- Assignment -
Update the entries below by changing "chart" to "graph" and leaving everything else as it is. Omit the pictures from your answer.

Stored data
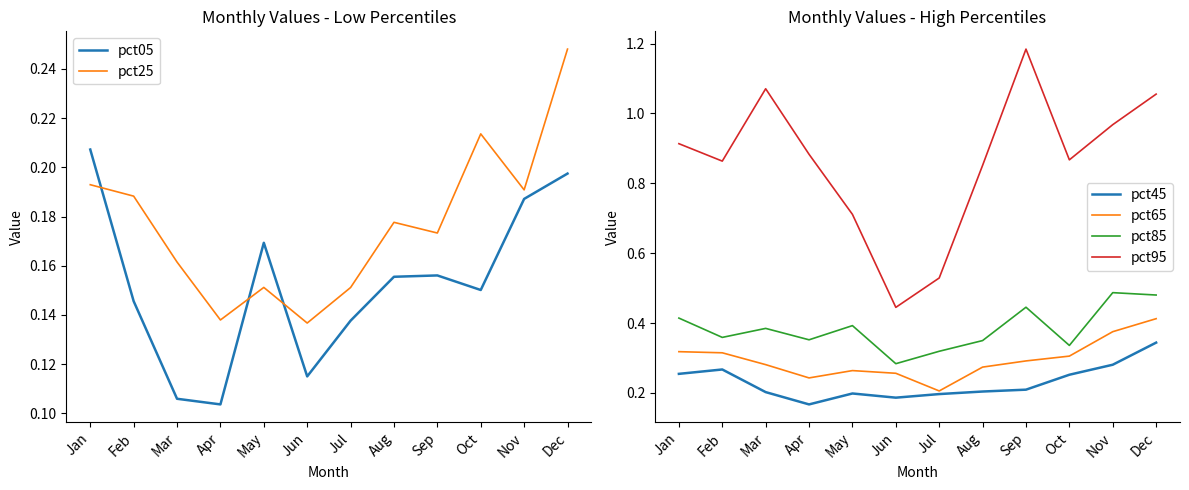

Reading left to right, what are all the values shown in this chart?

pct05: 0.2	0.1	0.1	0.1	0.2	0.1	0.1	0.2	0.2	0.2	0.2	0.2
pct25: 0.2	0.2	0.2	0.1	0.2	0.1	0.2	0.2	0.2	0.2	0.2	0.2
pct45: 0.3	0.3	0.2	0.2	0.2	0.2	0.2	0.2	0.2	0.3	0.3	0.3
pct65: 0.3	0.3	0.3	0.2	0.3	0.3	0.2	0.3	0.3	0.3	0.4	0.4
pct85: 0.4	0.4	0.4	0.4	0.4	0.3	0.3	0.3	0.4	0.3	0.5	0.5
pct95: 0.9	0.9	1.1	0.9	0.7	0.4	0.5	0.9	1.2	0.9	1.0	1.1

- Result -
Reading left to right, what are all the values shown in this graph?

pct05: 0.2	0.1	0.1	0.1	0.2	0.1	0.1	0.2	0.2	0.2	0.2	0.2
pct25: 0.2	0.2	0.2	0.1	0.2	0.1	0.2	0.2	0.2	0.2	0.2	0.2
pct45: 0.3	0.3	0.2	0.2	0.2	0.2	0.2	0.2	0.2	0.3	0.3	0.3
pct65: 0.3	0.3	0.3	0.2	0.3	0.3	0.2	0.3	0.3	0.3	0.4	0.4
pct85: 0.4	0.4	0.4	0.4	0.4	0.3	0.3	0.3	0.4	0.3	0.5	0.5
pct95: 0.9	0.9	1.1	0.9	0.7	0.4	0.5	0.9	1.2	0.9	1.0	1.1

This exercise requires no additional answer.